Friday night was big deal when we moved to Lee Harvard as we had a basement and when the Tribe was on the road Dad had bought and repaired and old stand alone TV (they were easy to repair with tubes!) and moved it to our "man Cave." Concrete walls, tiled floor, nice and cool as we did not have AC and out "theater seats" were lawn chairs from the back patio! Always some Carling's Black Label (brewed in Cleveland) in heavy metal cooler for Dad. I was allowed a "Little Soda" t(Cream Soda was my fave) that was 6 ounces and the bottles came in a wooden case. These were the times for wisdom along with walking our Boston Terrier "Scamper" around the block. "Treat others like you want to be treated, never ever take advantage or pick on someone smaller, older, younger and do not abuse animals." Dad had his rules. Two that always stand out are "you will never lay a hand on a Female no matter what. If so you will no longer be a Bishop" and another blockbuster was more of a HEADS UP...when people talked in a disparaging manner about the "blacks" moving in or the dang Jews or Hungarian immigrants, Max would say as "soon as we walk away he'll talk about the fish eating Catholics." Yup the street kid from Scovil Avenue then Hamlet was wise...very wise.
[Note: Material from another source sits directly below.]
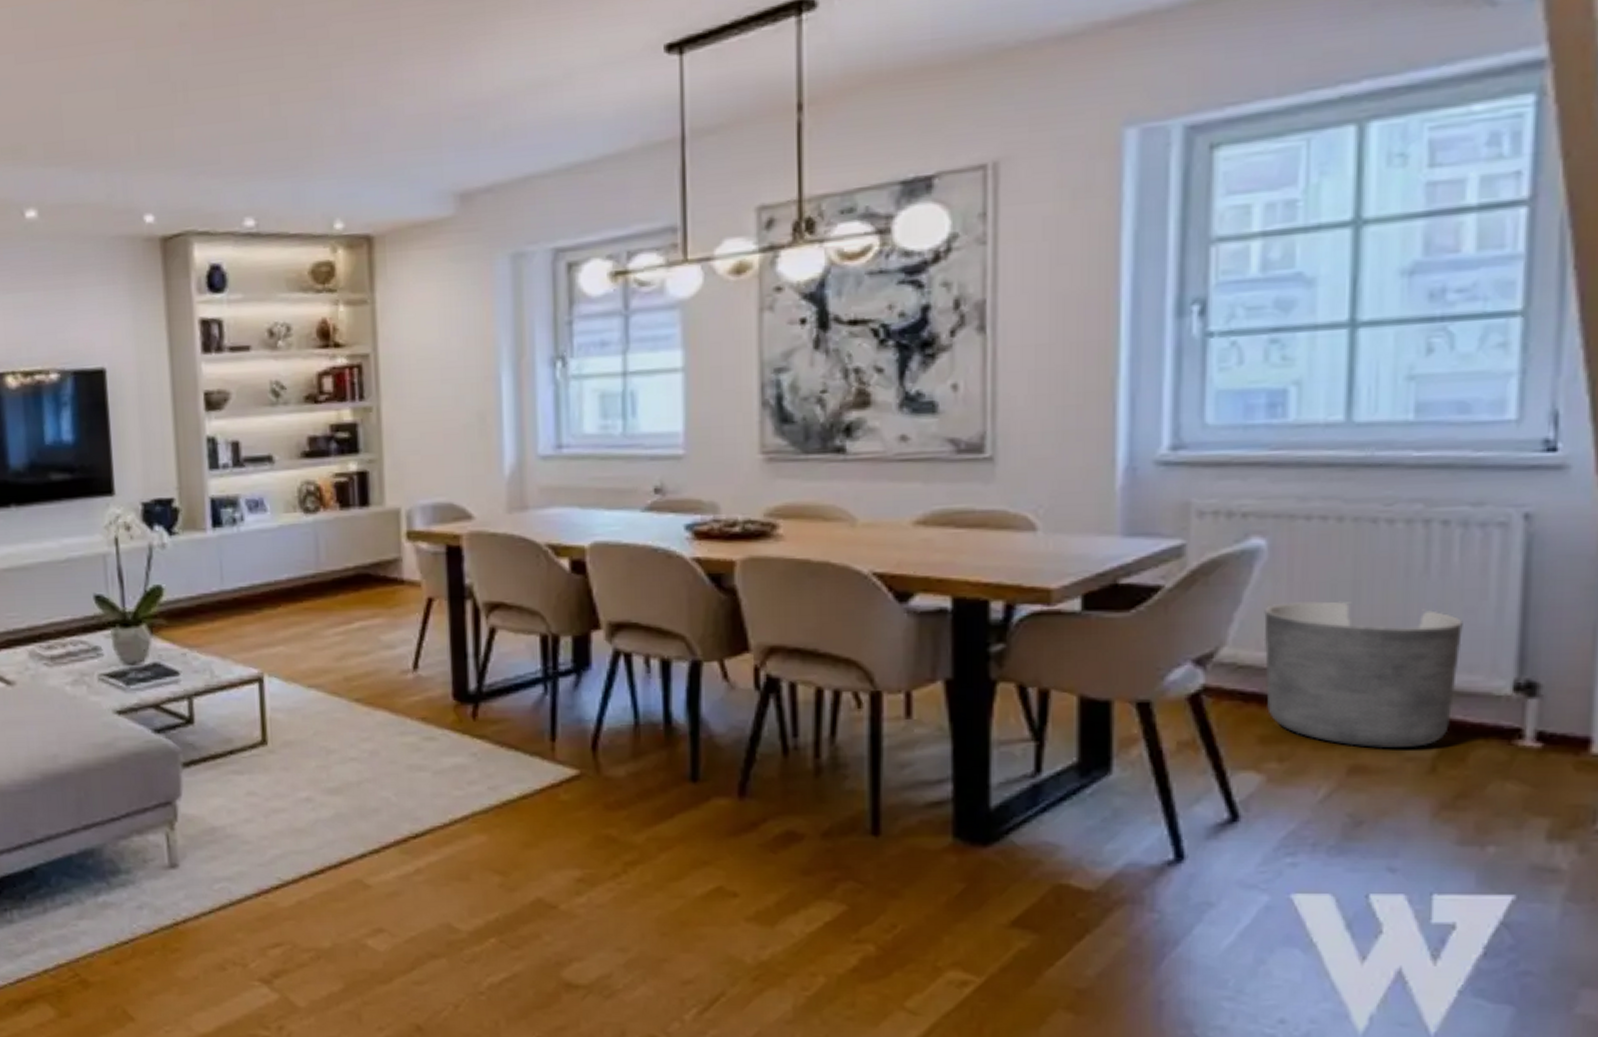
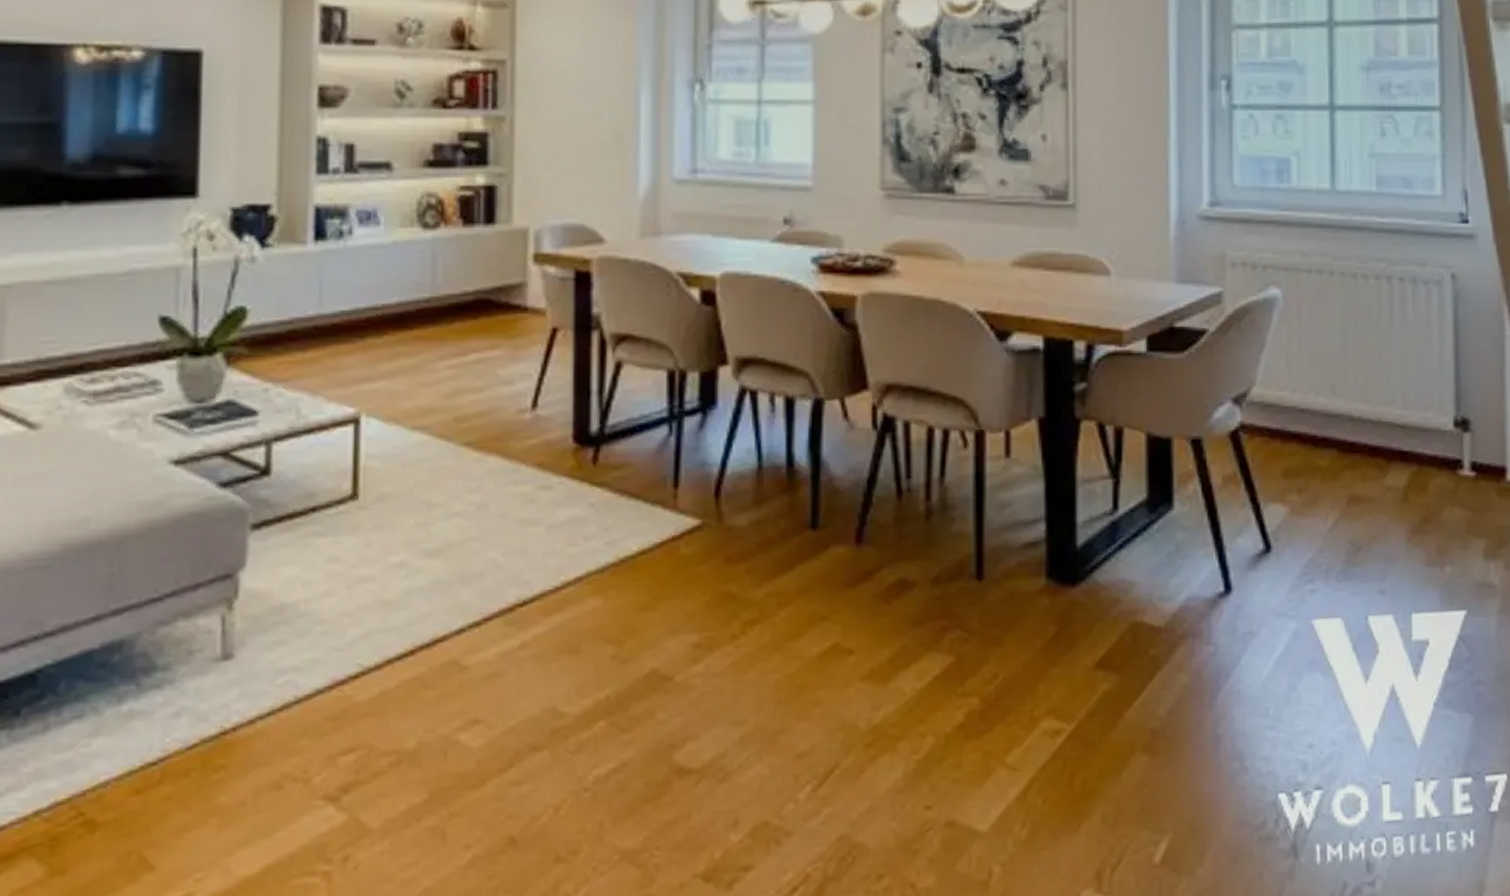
planter: present [1263,601,1463,749] -> none [1282,346,1418,480]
I can talk about Dad coaching baseball with the other WWII vets. I always picture Mr. Rutkowski catching BP with a cigar sticking out of his mask or Coach Goliat, a second sacker for the Phillies "Whiz Kids" teaching us how to field a ground ball. There is so much more! Going to games at Municipal Stadium (baseball) as football was for Dad and the Uncles or Barons games plus he grew my love for HS Sports as every Friday when I would hand him the paper he would find a game we "needed to see" with a top player. Shucks Benedictine and Ohio State legend Larry Zelina lived across the street!
Yes there is more. Max succumbed to lung disease in 1996 and I will never forget him flashing me a "thumbs up" shortly before he was called HOME. I love you Dad and will continue talking to you until I see you again.
HAPPY FATHER'S DAY to all the Dad's.